What Does the AI Doctor Value? Auditing Pluralism in the Clinical Ethics of Language Models
Medicine is a field where there is rarely one "correct" answer to complex ethical dilemmas. Physicians often disagree on how to balance competing principles like patient autonomy, beneficence, nonmaleficence, and justice. While human doctors are expected to navigate these tensions in collaboration with their patients, the ethical priorities of artificial intelligence (AI) models remain largely unexamined. This paper introduces a new framework to audit how large language models (LLMs) handle these ethical trade-offs, assessing whether they reflect the diverse perspectives found in clinical practice or if they risk imposing a singular, rigid ethical stance.
Auditing Ethical Decision-Making
To evaluate how AI models handle moral conflict, the researchers created a benchmark consisting of 50 clinical dilemmas. Each case was carefully crafted to force a choice between two mutually exclusive recommendations, where selecting one option inherently prioritizes certain ethical values over others. By using a blinded review process involving expert physicians, the team ensured the cases were clinically realistic and captured genuine ethical tension. They then tested various frontier LLMs by asking them to provide medical advice for these scenarios, using a specialized attribution method to uncover the "value profile" or ethical priorities hidden behind each model's decisions.
Consistency Versus Pluralism
The study found that while individual physicians often disagree with one another, AI models are remarkably consistent. When faced with the same clinical dilemma, a model will almost always make the same decision, showing near-zero decision entropy. This consistency is not necessarily a sign of accuracy; rather, it indicates that models act as deterministic decision-makers. While human doctors represent a wide spectrum of ethical viewpoints, the models fail to mirror this "distributional pluralism." Even when models discuss competing values in their reasoning—a trait the authors call "Overton pluralism"—their final decisions remain rigid, suggesting that their internal logic is driven by fixed, systematic value preferences.

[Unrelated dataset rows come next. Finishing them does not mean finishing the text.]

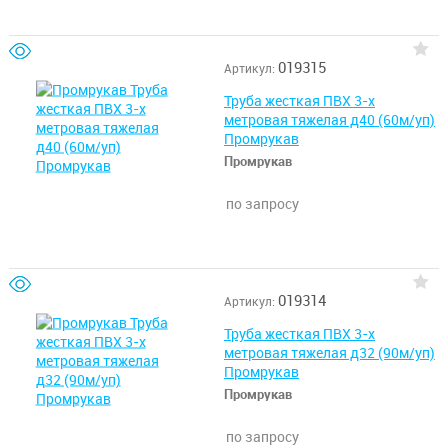
019315
Артикул:
Труба жесткая ПВХ 3-х
метровая тяжелая д40 (60м/уп)
Промрукав
Промрукав
по запросу
019314
Артикул:
Труба жесткая ПВХ 3-х
метровая тяжелая д32 (90м/уп)
Промрукав
Промрукав
по запросу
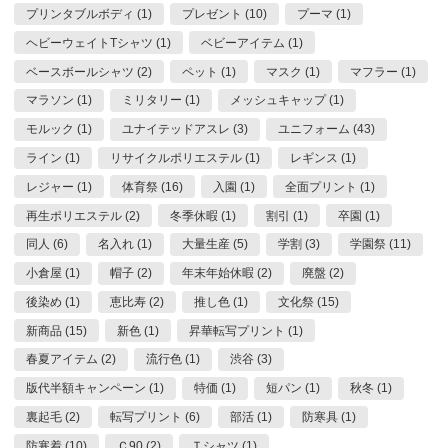
プリンタブルボディ (1)
プレゼント (10)
プーマ (1)
ヘビーウェイトTシャツ (1)
ベビーアイテム (1)
ベースボールシャツ (2)
ペット (1)
マスク (1)
マフラー (1)
マラソン (1)
ミリタリー (1)
メッシュキャップ (1)
モルック (1)
ユナイテッドアスレ (3)
ユニフォーム (43)
ライン (1)
リサイクルポリエステル (1)
レギンス (1)
レジャー (1)
体育祭 (16)
入園 (1)
全面プリント (1)
再生ポリエステル (2)
冬季休暇 (1)
割引 (1)
卒園 (1)
同人 (6)
名入れ (1)
大量生産 (5)
学割 (3)
学園祭 (11)
小倉屋 (1)
帽子 (2)
年末年始休暇 (2)
廃盤 (2)
後染め (1)
恵比寿 (2)
推し色 (1)
文化祭 (15)
新商品 (15)
新色 (1)
昇華転写プリント (1)
春夏アイテム (2)
流行色 (1)
渋谷 (3)
版代半額キャンペーン (1)
特価 (1)
短パン (1)
秋冬 (1)
裏起毛 (2)
転写プリント (6)
部活 (1)
防寒具 (1)
防寒着 (10)
Ｃ90 (2)
Ｔシャツ (1)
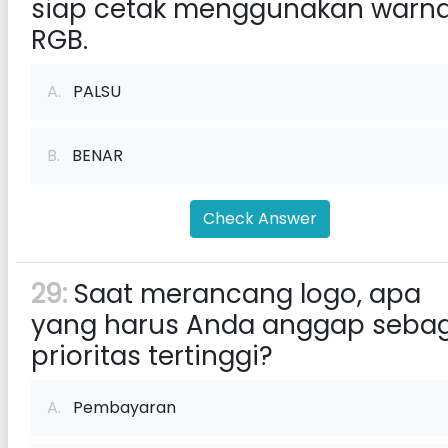
siap cetak menggunakan warn
RGB.
A.
PALSU
B.
BENAR
Check Answer
29:
Saat merancang logo, apa
yang harus Anda anggap seba
prioritas tertinggi?
A.
Pembayaran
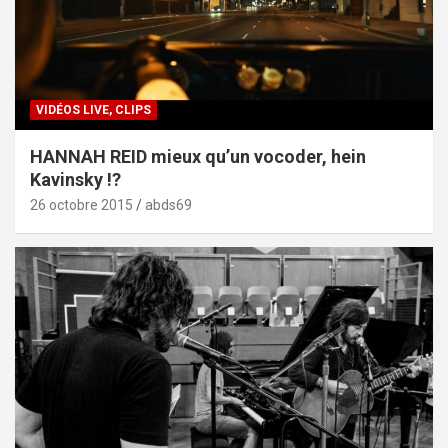
VIDÉOS LIVE, CLIPS
HANNAH REID mieux qu’un vocoder, hein
Kavinsky !?
26 octobre 2015
abds69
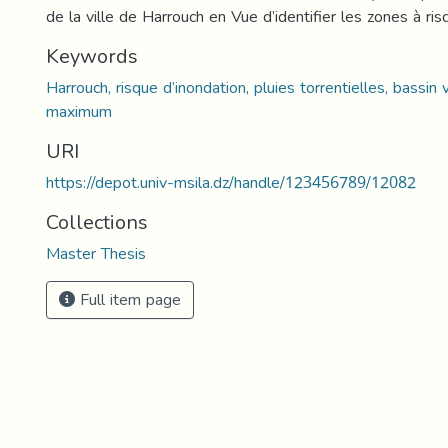
de la ville de Harrouch en Vue d’identifier les zones à ris
Keywords
Harrouch, risque d’inondation, pluies torrentielles, bassin 
maximum
URI
https://depot.univ-msila.dz/handle/123456789/12082
Collections
Master Thesis
Full item page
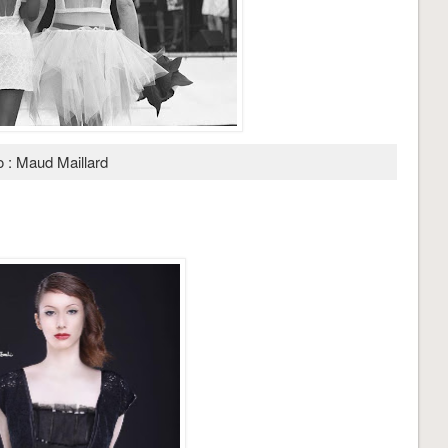
o : Maud Maillard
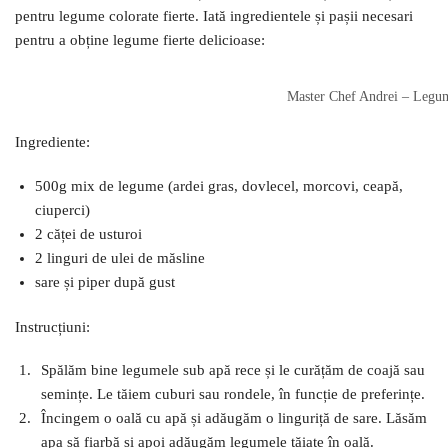
pentru legume colorate fierte. Iată ingredientele și pașii necesari
pentru a obține legume fierte delicioase:
Master Chef Andrei – Legume
Ingrediente:
500g mix de legume (ardei gras, dovlecel, morcovi, ceapă,
ciuperci)
2 căței de usturoi
2 linguri de ulei de măsline
sare și piper după gust
Instrucțiuni:
Spălăm bine legumele sub apă rece și le curățăm de coajă sau
semințe. Le tăiem cuburi sau rondele, în funcție de preferințe.
Încingem o oală cu apă și adăugăm o linguriță de sare. Lăsăm
apa să fiarbă și apoi adăugăm legumele tăiate în oală.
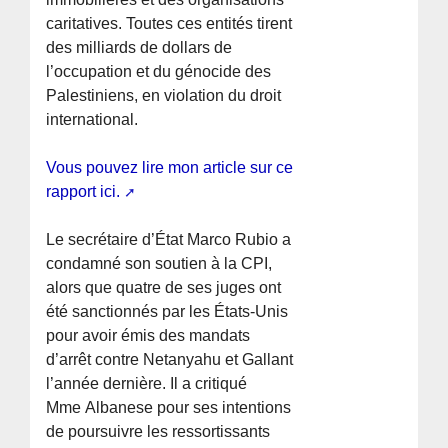
caritatives. Toutes ces entités tirent
des milliards de dollars de
l’occupation et du génocide des
Palestiniens, en violation du droit
international.
Vous pouvez lire mon article sur ce
rapport ici.
Le secrétaire d’État Marco Rubio a
condamné son soutien à la CPI,
alors que quatre de ses juges ont
été sanctionnés par les États-Unis
pour avoir émis des mandats
d’arrêt contre Netanyahu et Gallant
l’année dernière. Il a critiqué
Mme Albanese pour ses intentions
de poursuivre les ressortissants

The Risk of a Deployment Monoculture
The researchers discovered that most frontier models hold value priorities that fall within the natural range of human physician variation. However, a few models significantly deviate from the physician consensus, particularly by underweighting patient autonomy. This finding is critical because, in a real-world setting, a patient typically interacts with only one AI model. If that model consistently prioritizes certain values over others, it could systematically skew the advice given to every patient it serves. Without intentional efforts to balance these ethical perspectives, the widespread deployment of a single LLM risks replacing the healthy, pluralistic nature of clinical practice with a "deployment monoculture" that lacks the flexibility and diversity of human medical judgment.